**PROBLEM 1**
Can you print the stretch of the law digest from "applications brought in" through "Constitution.", word for word?
**PROBLEM 2**
Can you write what follows the last sentence of the law digest on court access and rights of way?

**PASSAGE PROVIDED**
========

What was called the right of access to

the courts was essentially a right to have

recourse to justice and to have judicial

determination in matters or questions of

a disputable nature whether civil or

criminal. If and when and in so far as

other courts of first instance established

by law had jurisdiction in matters of

family law and custody of children and

maintenance, of the nature under

consideration in these proceedings, it was

competent for the High Court to decline

to entertain applications for orders

obtainable in such other courts, or to

remit to such other courts for hearing

applications brought in the High Court

which were within the jurisdiction of such

other courts.

1. The Sections of the Acts specified in

the Schedule to the Plaintiffs Notice

are valid and in accordance with the

Constitution.

2. The jurisdiction of the High Court to

hear claims of the nature set out in

the Plaintiffs originating summons

has not been restricted nor removed.

3. The High Court may accept or

decline to accept for hearing in

accordance with its own procedures

claims for relief of the nature set out

in the Plaintiff's originating

summons.

E.R.

-v-

D R. and By Leave The Attorney

General, a Notice Party - High Court (per

Gannon J.), 16 February, 1984 -

unreported.

Damian McHugh

RIGHT OF WAY

Abandonment of right of way acquired by

prescription — loss of same — must be

intention to abandon.

The Plaintiffs who had purchased a

holding of about 4 acres to the South of a

mile long path, running from the main

Dundalk/Dublin road to a Dundalk/

Blackrock road, sought a declaration to a

right of way for all purposes to and from

their lands, along the path to the public

highways at either end.

The evidence established the existence

of this path from time immemorial, of

gateways leading from different holdings

on to the path and also of free and

unobstructed user of the lane over many

years, when same was required for

purposes connected to the user of the

adjoining lands. Evidence was given on

behalf of the Respondents of the lane

having been allowed to become

overgrown and impassable over long

periods. The evidence further established

that the first named Respondent had

interrupted an auction of the letting of a

field abutting the lane, saying that there

was no entry from the field onto the lane

and furthermore that the lane was private

property. Thereupon the auctioneer in

question visited the field and erected a

gate thereon leading onto the lane,

without any further objection from the

said Respondent. The said Respondent

also claimed that he had had to widen and

surface the path and remove the ditch in

order to get planning permission for a

housing development on his lands. He

understood that he owned at least half the

path.

========

**SUPPLIED ENTRIES**

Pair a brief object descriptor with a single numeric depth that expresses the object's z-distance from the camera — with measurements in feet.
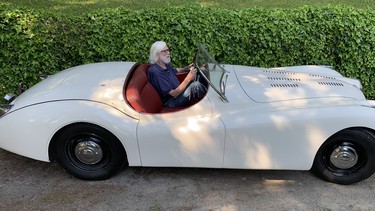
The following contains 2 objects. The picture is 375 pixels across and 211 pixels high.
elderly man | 13.34
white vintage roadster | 12.05
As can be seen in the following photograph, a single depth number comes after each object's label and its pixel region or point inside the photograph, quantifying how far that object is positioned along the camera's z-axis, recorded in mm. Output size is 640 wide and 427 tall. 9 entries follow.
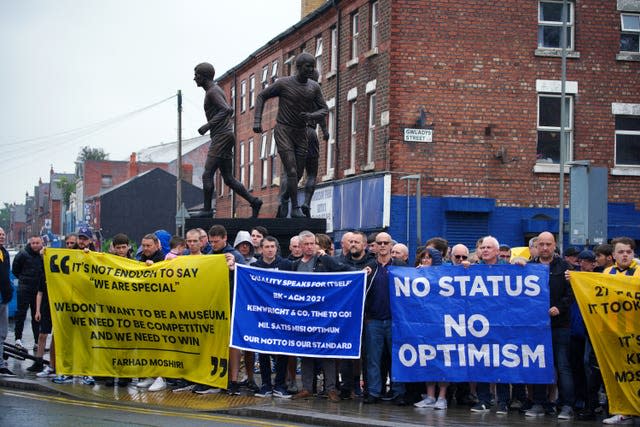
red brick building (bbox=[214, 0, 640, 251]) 31266
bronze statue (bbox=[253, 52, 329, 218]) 17562
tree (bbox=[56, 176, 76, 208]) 125938
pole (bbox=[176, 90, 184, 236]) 46375
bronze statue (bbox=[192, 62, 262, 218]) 17594
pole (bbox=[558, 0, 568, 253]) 26972
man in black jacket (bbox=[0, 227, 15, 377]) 15164
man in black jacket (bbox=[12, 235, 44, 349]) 17344
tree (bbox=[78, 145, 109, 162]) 147250
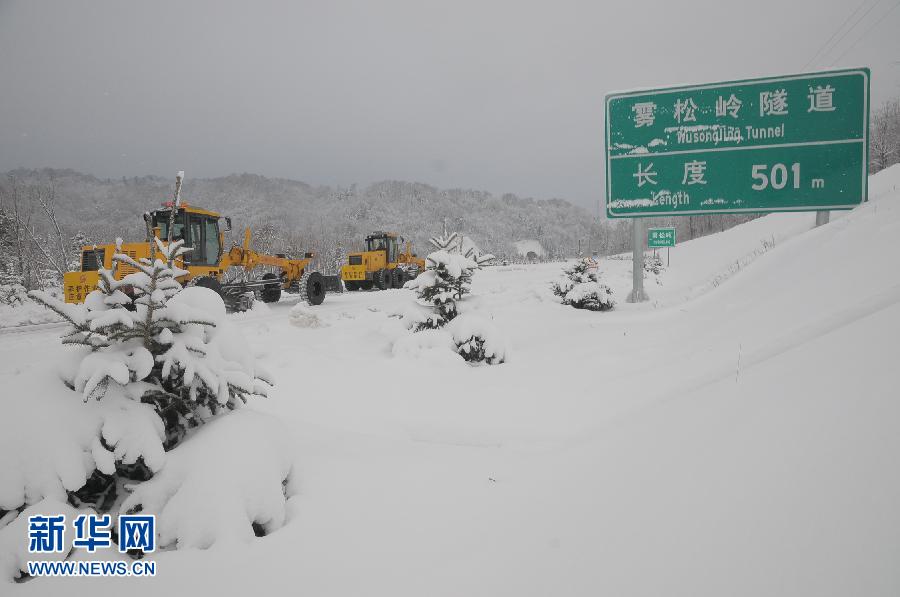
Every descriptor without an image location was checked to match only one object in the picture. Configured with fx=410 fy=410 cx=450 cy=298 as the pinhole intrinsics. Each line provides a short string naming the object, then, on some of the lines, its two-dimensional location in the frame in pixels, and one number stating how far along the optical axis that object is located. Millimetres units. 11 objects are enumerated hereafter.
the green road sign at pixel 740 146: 8516
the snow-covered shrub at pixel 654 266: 22191
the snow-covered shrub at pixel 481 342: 5339
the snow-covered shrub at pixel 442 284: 6121
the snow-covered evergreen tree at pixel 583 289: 9469
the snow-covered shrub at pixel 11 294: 14919
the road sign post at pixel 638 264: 10555
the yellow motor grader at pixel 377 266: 18172
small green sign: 20406
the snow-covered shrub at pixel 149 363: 1803
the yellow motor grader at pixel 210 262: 9109
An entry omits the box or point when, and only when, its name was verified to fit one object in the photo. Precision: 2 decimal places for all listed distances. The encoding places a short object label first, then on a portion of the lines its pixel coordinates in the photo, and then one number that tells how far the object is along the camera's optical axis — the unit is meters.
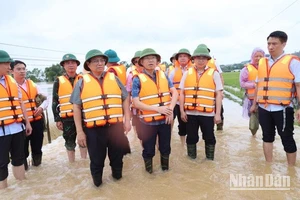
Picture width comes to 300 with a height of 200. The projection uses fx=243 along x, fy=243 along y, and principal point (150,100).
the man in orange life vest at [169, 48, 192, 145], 5.16
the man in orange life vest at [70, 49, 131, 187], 3.27
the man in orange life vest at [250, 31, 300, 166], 3.58
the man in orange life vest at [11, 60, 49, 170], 4.27
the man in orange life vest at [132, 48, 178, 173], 3.72
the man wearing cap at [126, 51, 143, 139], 4.93
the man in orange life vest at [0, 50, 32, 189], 3.39
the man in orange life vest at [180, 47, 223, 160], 4.08
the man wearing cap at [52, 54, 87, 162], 4.34
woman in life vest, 5.32
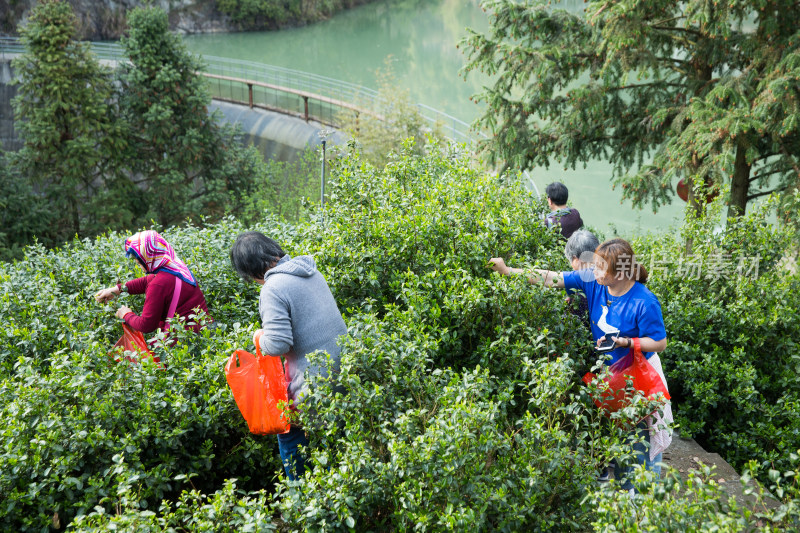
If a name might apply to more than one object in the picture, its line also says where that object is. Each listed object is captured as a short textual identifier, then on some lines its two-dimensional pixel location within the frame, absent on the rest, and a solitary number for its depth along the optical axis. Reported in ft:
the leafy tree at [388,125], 50.34
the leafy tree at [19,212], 39.70
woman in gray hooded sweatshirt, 10.05
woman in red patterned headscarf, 13.10
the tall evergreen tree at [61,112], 39.73
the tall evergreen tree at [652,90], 23.04
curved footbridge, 59.16
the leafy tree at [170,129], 41.34
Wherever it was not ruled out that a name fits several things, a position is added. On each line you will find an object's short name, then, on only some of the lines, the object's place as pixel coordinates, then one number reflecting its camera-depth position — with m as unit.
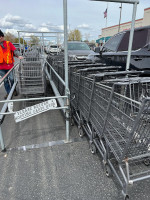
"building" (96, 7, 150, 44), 21.48
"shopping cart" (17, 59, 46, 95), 3.96
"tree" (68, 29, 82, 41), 45.59
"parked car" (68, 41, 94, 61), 7.98
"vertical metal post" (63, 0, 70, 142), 2.11
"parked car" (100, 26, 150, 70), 3.45
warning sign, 2.42
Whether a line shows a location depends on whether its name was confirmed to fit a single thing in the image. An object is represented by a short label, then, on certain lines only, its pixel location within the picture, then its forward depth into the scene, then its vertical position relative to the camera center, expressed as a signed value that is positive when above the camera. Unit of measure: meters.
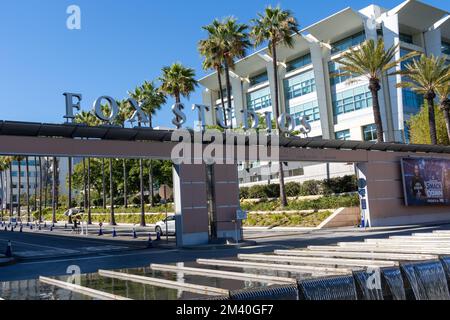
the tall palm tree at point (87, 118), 60.13 +12.94
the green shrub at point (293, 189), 44.88 +1.84
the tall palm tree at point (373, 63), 36.19 +10.80
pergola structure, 20.84 +2.99
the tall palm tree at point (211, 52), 43.78 +14.90
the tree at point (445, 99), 40.88 +8.73
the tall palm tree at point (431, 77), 40.28 +10.38
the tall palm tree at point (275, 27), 41.41 +15.82
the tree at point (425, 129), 49.19 +7.51
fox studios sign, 21.92 +5.33
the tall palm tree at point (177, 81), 46.31 +13.02
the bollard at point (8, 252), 21.77 -1.20
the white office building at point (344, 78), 58.66 +19.21
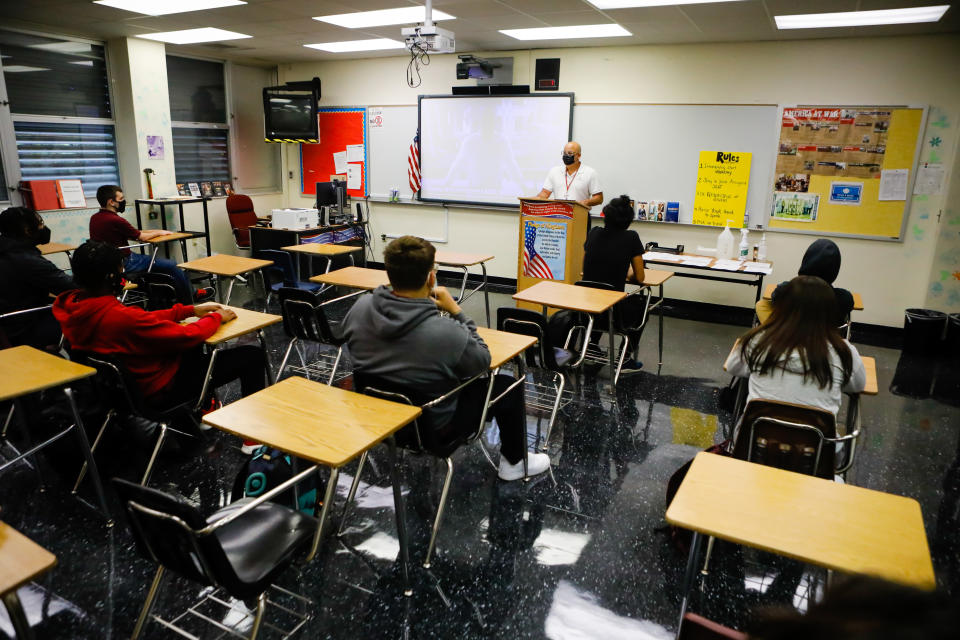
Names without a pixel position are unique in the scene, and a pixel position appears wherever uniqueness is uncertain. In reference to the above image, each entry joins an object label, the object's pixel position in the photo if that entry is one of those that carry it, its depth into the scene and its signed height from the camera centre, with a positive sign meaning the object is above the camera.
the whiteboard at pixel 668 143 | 5.86 +0.26
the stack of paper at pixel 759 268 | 5.30 -0.81
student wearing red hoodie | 2.57 -0.74
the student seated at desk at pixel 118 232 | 5.21 -0.66
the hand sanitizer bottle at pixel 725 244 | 5.73 -0.67
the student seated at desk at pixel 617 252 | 4.28 -0.57
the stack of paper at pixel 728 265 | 5.32 -0.81
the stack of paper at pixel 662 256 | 5.62 -0.78
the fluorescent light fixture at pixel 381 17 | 5.14 +1.22
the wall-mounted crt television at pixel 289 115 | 7.68 +0.53
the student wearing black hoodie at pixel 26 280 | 3.53 -0.73
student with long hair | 2.16 -0.63
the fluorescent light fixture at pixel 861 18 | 4.49 +1.17
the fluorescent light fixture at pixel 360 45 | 6.55 +1.23
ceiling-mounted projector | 4.35 +0.87
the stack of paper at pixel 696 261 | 5.45 -0.79
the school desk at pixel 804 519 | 1.41 -0.84
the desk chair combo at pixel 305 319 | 3.67 -0.95
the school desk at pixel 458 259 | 5.17 -0.80
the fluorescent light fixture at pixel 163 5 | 5.03 +1.22
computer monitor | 7.39 -0.40
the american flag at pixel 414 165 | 7.57 -0.04
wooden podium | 5.39 -0.65
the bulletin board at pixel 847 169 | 5.38 +0.05
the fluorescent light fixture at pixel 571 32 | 5.52 +1.22
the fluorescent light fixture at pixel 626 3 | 4.54 +1.20
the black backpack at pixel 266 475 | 2.28 -1.16
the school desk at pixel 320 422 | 1.87 -0.84
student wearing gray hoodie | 2.26 -0.63
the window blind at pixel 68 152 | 6.21 +0.00
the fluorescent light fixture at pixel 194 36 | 6.27 +1.22
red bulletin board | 7.98 +0.22
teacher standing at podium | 6.05 -0.16
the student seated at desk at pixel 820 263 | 3.12 -0.44
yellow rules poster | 5.96 -0.16
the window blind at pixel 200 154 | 7.64 +0.02
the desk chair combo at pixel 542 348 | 3.38 -0.99
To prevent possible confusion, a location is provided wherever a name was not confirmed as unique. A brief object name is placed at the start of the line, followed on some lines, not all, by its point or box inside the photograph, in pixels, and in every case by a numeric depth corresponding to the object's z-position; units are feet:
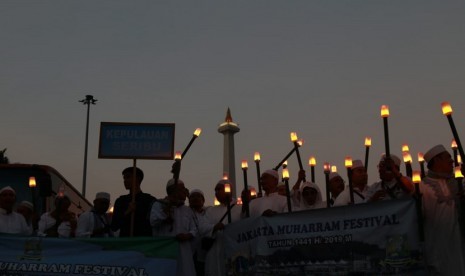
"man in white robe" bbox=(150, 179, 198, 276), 24.95
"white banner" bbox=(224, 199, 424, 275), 20.29
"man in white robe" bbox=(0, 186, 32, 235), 28.35
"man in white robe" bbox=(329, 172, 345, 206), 29.30
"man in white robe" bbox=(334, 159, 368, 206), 27.05
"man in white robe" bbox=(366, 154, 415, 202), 21.04
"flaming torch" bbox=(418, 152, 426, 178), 25.95
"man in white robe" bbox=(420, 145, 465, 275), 19.65
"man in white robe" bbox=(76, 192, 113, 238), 27.25
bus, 32.86
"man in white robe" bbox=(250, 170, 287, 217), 28.76
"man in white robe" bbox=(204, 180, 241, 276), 25.38
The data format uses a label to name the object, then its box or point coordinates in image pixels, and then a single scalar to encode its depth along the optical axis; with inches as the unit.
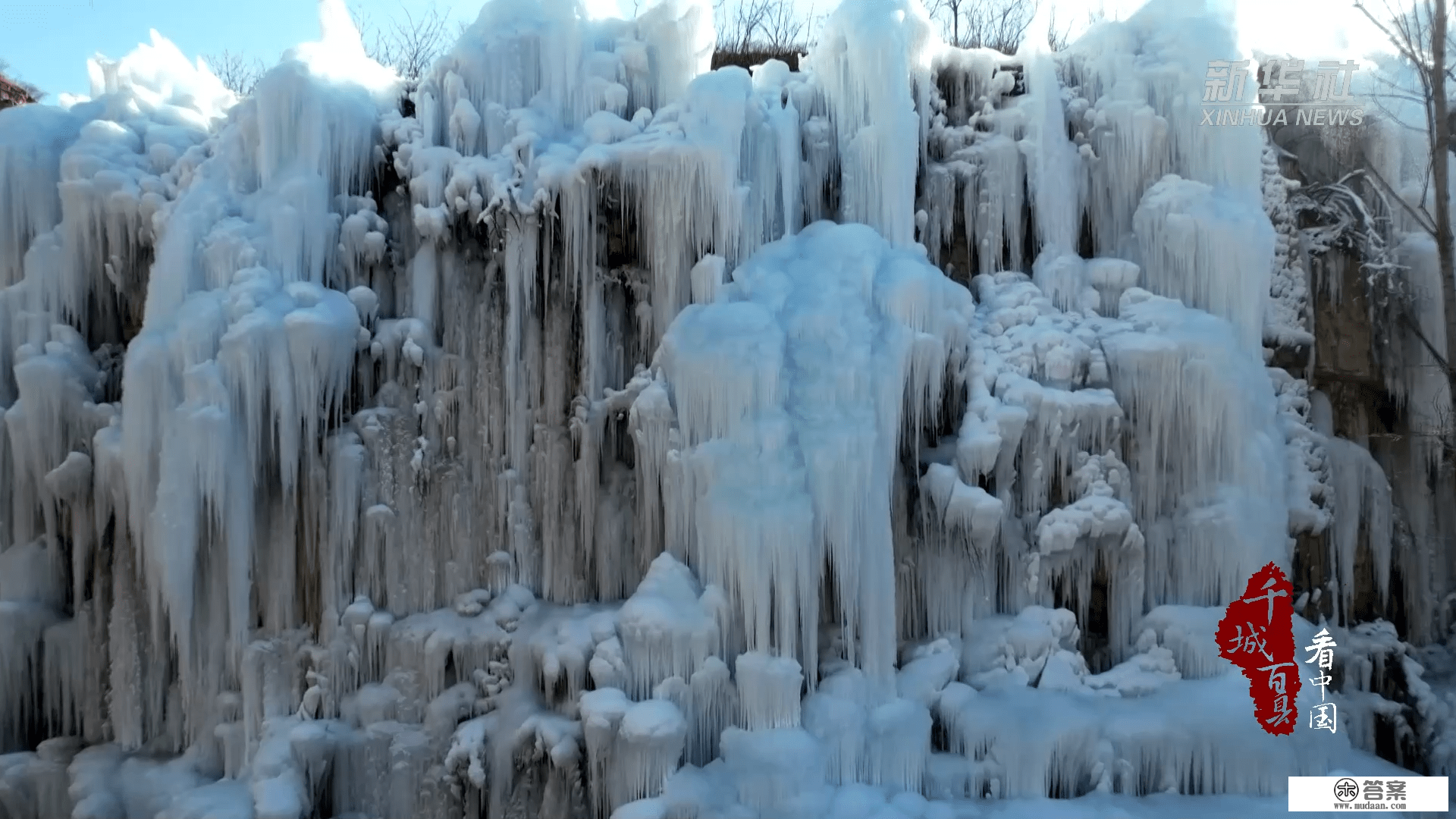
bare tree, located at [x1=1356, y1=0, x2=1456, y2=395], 257.6
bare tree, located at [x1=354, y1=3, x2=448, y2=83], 653.9
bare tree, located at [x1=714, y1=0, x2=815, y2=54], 618.5
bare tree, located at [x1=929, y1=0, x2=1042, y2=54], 611.5
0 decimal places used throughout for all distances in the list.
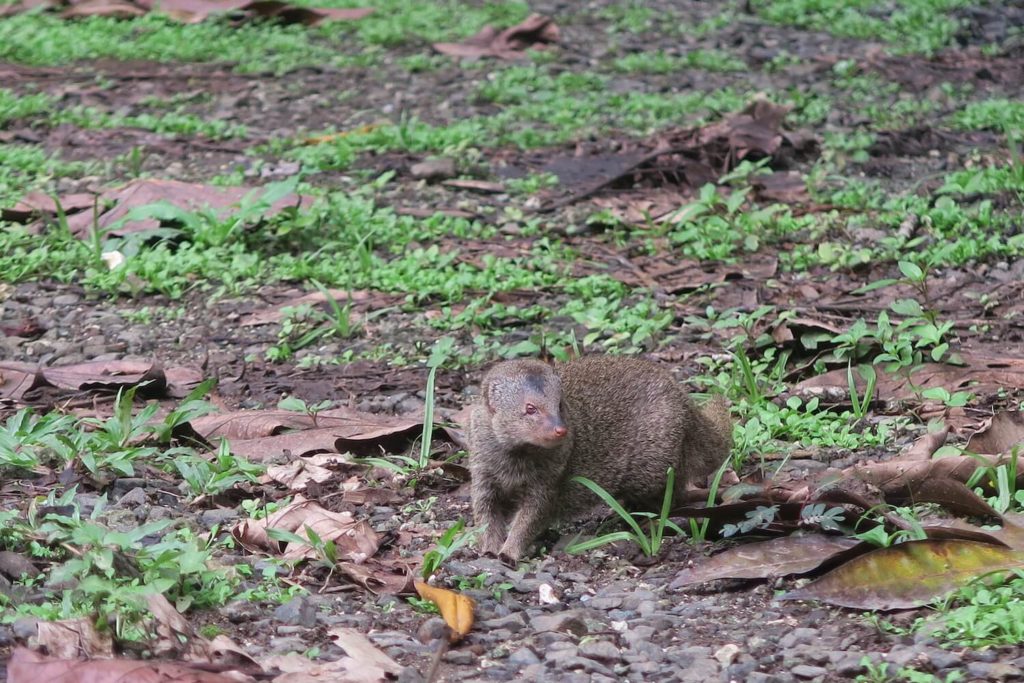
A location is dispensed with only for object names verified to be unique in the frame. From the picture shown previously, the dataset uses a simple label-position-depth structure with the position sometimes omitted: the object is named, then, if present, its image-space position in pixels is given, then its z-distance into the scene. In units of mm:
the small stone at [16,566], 7074
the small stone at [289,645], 6777
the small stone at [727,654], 6895
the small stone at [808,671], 6637
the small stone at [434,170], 16953
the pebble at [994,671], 6316
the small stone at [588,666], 6859
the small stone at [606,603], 7850
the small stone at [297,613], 7125
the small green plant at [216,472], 8687
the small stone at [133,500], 8406
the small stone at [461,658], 6980
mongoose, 9117
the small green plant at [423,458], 9672
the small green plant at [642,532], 8555
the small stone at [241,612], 7066
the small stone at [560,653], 6978
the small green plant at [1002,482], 8211
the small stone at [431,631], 7164
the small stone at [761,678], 6609
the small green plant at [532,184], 16656
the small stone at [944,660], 6520
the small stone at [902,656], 6578
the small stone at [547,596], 8008
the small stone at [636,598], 7821
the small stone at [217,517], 8352
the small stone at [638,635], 7246
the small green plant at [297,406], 10616
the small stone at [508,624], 7512
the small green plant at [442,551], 7863
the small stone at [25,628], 6402
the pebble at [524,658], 6996
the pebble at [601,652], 7041
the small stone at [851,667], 6598
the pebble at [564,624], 7398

========

**RESPONSE BOX 1**
applications brought in the High Court

which were within the jurisdiction of such

other courts.

1. The Sections of the Acts specified in

the Schedule to the Plaintiffs Notice

are valid and in accordance with the

Constitution.

**RESPONSE BOX 2**
HELD that the lane had been'

deliberately constructed as a pathway

dividing many different holdings of land

and as a connecting link between two

main highways with substantial

boundaries on each side and adequate

surfacing materials along its entire length

to make it suitable for use by a rural

community to the extent that it was used

by the Plaintiffs predecessors in title as a

means of access to their lands which

abutted onto the lane and by other

adjoining landowners for like purposes.

No one appears to have challenged or

contested such user until the intervention

by the first named Respondent at the

auction in 1974. This challenge was

immediately taken up by the auctioneer

and his client and when they proceeded to

enforce the claim to a right of way the said

Respondent took no further action to

maintain his objection.

When the said Respondent came to

develop his own lands for building

purposes he had no compunction about

clearing away all the briars and bushes,

doubling the available width of the lane

and re-surfacing same in so far as was

necessary to accommodate his building

project, although in doing so he appears

to have interfered with substantial parts

of the lane which were not in his

ownership, but rather were registered on

the title of a number of different owners.

He was entitled to do this because he,

along with the other landowners

adjoining the lane, is one of the dominant

landowners who are entitled to keep the

servient tenement, consisting of the right

of way, in good repair and condition for

whatever use they are entitled to make of

it.

The Respondent further contended

that even if the evidence established the

existence of a prescriptive right of way

over the path, in favour of the Plaintiff

and other adjoining landowners, such

right of way must now be regarded as

having been extinguished by non user

over a considerable number of years.

Dawes

-v-

Hawkins

[1860] 8 CB (ns) 848

was referred to to support the maxim

"once a highway, always a highway", for

the public cannot release their rights and

there is no extinctive presumption or

prescription. However, in the case of a

private right of way the following

authorities establish that mere evidence

of no user is not sufficient to bring about

the extinguishment of a right of way or

other discontinuous easement:

Tehidy

Minerals Ltd.

-v-

Norman

[ 1971] 2 QB 528,

553,

Cook

-v-

Mayor and Corporation oj

Bath

(1868) LR 6 Ex 177,

R.

-v-

Chorley

(1848) 12 QB 515,

Ward

-v-

Ward 1

Ex

838,

Crossely

-v-

Lightowler

(1866) LR 3

Ex 279; (1867) 2 CL App 478 and

Gotobed

-v- Pridmore

(1970) 115 SJ 78 in which the

English Court of Appeal held that mere

abstinence from user of a right of way was

insufficient to establish an intention to

abandon. Rather, what was required was

conduct by the owner of the dominant

tenement which made it clear that neither

he nor any of his successors in title

intended to avail of the right of way.

In applying these principles it was held

that the owners of the soil had long since

ceded the right of way to the adjoining

landowners and also, in all probability, to

the public in general, to use to the fullest

extent as a link road between the two

highways and, furthermore that the

evidence had failed to establish an

intention on the part of the Plaintiffs or

their predecessors in title, to abandon

that valuable right.

Gerard Carroll and James Carrol!

-v-

James Sheridan and Raymond Sheehan -

High Court (per O'Hanlon J.) [1984]

ILRM 451.

Copies of judgments in the above

cases are available on request from

the Society's Library. The photo-

copying rate is lOp per page.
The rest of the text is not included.